*Work to complete:* Update the lines from the one containing "Video Calls" through the end of the entries, both included, by replacing "Jittery" with "Shaky" and leaving everything else unchanged.
Input data below:
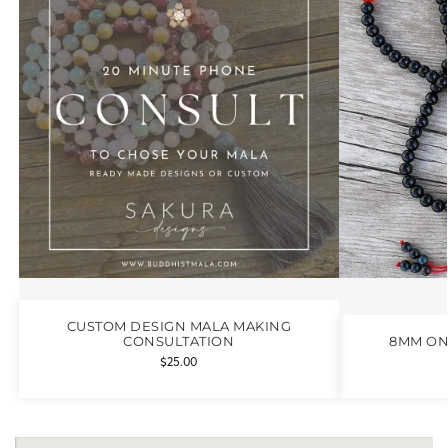
CUSTOM DESIGN MALA MAKING
CONSULTATION
8MM ON
$
25.00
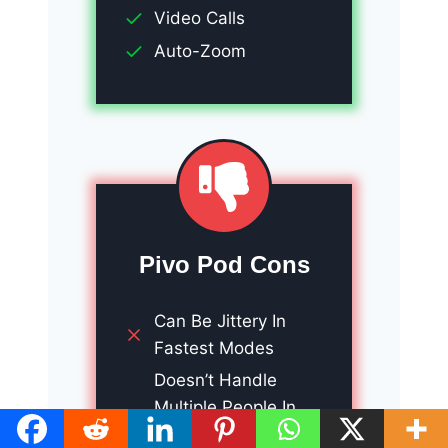
Video Calls
Auto-Zoom
Pivo Pod Cons
Can Be Jittery In
Fastest Modes
Doesn’t Handle
Multiple People In
Videos At the Same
End of Input data.
*Response:*
Video Calls
Auto-Zoom
Pivo Pod Cons
Can Be Shaky In
Fastest Modes
Doesn’t Handle
Multiple People In
Videos At the Same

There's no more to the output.